Black Friday bonding
Friend of Murketing John Sellers, apparently on holiday in Michigan, posts this:
In other news, I survived Black Friday. I’m not sure if Black Friday is the same in other parts of the country, but here in G.R. there is folly, folly everywhere. It was reported that more than 2,000 people were waiting outside the Best Buy here before it opened yesterday morning at 5 a.m., and that dozens of them had been in line since the previous afternoon. In temperatures that dipped below the freezing point.
From The Grand Rapids Press:
S—-r B———x, 31, of Lake Odessa, joined the line at 3:30 p.m. Thursday to get her hands on a Sony laptop, case and printer half-price at $499.99. Her 13 1/2-hour wait was ameliorated by the kindness of strangers in line who shared their tent and heater.
“It was just to be able to get the laptops and be with everybody, and we made some new friends,” B———x said.
Mr. Sellers concludes: “I just don’t understand this country anymore.”
The local news here in Savannah featured very similar reports. I listened in amazement to a guy who showed up with his family at 3 p.m. on Thanksgiving day to wait in the Best Buy parking lot for the store to open the next morning. He was something like 25th in line.
He said he enjoyed it, did the same thing last year — that it’s a great way to spend a lot of time with his kids, away from the TV and the Internet. (Earlier he’d mentioned that they were actually hoping to buy some more computers on special.)

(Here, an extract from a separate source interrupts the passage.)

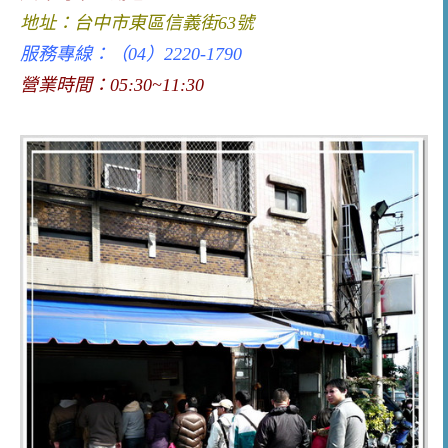
地址：
台
中市東區信義街63號
服務專線：（04）2220-1790
營業時間：05:30~11:30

A subsequent report on Saturday shopping included an interview with a man who said he and his family had spent 12 or 13 hours in the mall on Friday, and figured Saturday’s expedition would go another 10 hours or so.
Certainly this is all better than last year’s retail mayhem. But it is a little confusing. Is a big box parking lot the best place we have left for family bonding? And how does one go about finding a way to burn 20+ hours in a mall? I don’t think I could do that on a bet. Given all the gloomy economic news, you’d think shoppers would be approaching the season with grim determination, not upbeat tales of making new friends with fellow consumers.
Maybe what this is what Black Friday is really all about now, one of the last occasions for public gathering in a fragmented era, doing the one thing that unites the American masses — shopping as a way to, as the Grand Rapids shopper quoted above put it, “be with everybody.”